Aveva la faccia di tanti suoi compaesani (lui è di Leggiuno, provincia di Varese) che arrivano dalla sponda lombarda del Lago Maggiore, non quella sfarzosa piemontese degli alberghi a 5 stelle di Stresa e Baveno, ma quella maledettamente sublime ed intimista dell'Eremo di Santa Caterina di Leggiuno, dell'imponente e misteriosa Rocca di Angera. Gigi, per tutti “Rombo di Tuono”, era uno di quei ragazzi del 70. Uno dei sedici calciatori di quel Cagliari. «Arrivano dalle valli, da un'Italia contadina ed operaia. Dalla provincia, dalla nebbia. Molti - si legge nel libro - dal profondo Nord. Questi ragazzi erano un insieme impressionante di felici anomalie. Portano il primo scudetto al Sud, ma uno solo di loro è un figlio del meridione. Quasi tutti diventeranno sardi, ma nessuno di loro lo è all'anagrafe».

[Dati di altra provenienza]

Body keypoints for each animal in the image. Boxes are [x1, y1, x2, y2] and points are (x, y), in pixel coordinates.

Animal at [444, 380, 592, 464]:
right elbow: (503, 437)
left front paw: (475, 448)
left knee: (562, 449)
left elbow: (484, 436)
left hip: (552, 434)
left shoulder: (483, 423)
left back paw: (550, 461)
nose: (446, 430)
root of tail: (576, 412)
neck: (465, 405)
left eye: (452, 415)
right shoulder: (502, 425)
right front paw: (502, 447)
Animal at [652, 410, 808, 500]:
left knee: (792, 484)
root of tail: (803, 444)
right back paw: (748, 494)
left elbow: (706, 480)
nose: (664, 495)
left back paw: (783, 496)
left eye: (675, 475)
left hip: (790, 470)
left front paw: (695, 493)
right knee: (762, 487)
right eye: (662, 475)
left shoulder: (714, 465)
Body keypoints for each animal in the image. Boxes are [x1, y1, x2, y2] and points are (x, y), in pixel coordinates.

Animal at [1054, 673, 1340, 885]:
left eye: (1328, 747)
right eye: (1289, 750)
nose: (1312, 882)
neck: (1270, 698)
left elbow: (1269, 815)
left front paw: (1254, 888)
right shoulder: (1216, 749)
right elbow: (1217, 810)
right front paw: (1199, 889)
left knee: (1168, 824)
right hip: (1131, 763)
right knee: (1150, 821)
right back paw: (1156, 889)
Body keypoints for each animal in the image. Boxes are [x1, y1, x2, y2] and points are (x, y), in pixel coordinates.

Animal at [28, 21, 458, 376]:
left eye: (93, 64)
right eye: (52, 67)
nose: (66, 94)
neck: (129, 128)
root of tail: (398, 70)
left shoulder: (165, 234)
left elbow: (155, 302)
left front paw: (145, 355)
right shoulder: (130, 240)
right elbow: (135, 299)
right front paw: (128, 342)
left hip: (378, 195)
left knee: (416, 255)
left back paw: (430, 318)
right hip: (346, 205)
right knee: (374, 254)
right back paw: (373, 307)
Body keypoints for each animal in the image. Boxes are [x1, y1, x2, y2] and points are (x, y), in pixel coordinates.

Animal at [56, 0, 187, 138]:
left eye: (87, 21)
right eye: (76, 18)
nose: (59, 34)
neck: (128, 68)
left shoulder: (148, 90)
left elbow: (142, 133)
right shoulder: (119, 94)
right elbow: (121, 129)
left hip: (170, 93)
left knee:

Sono quasi tutti nati e cresciuti in famiglie numerose, padri inflessibili, madri provvidenziali. Con un passato di lavori precoci in fabbrica o in fonderia. Questi sardi d'adozione (ma sardi per sempre) hanno lavorato prima di essere calciatori. Praticamente impossibile ai giorni d'oggi. «I ragazzi giocano con i quattro mori cuciti sul petto. E tatuati nel cuore, assorbono dalla terra che li ospita una durezza nuragica che non li abbandonerà mai». Storie di calcio e vita. Storie dell'altro mondo.
Telese ci racconta la strada di questi eroi. Il loro tortuoso percorso fino allo striscione del traguardo. Il più impensabile, il più desiderato. Per questo, semplicemente il più logico. Impercorribile nel nuovo millennio. Nella stagione del fair play finanziario, del piccolo (e del grande) che devono restare tali. Nel periodo dell'oscurantismo dell'utopia e del sogno che non piacciono granché al circo del calcio, ancora meno al sistema eccentrico-oligopolista del suo core business. C'è stato un miracolo Leicester in Inghilterra (quello di Claudio Ranieri che vinse la Premier nel 2016), sarà molto difficile rivedere in terra d'Italia quello del Cagliari 1970 e del Verona 1985.
Questa storia, infatti, è la storia di sedici campioni e del guru che li guidò. Ma è e resterà per sempre la storia antichissima dell'imprevisto provvidenziale, ovvero il punto esatto del tempo in cui si produce una frattura, uno schianto. La sovversione epocale di ogni regola data. «È il prodigio» direbbe Eugenio Montale «che schiude la divina indifferenza».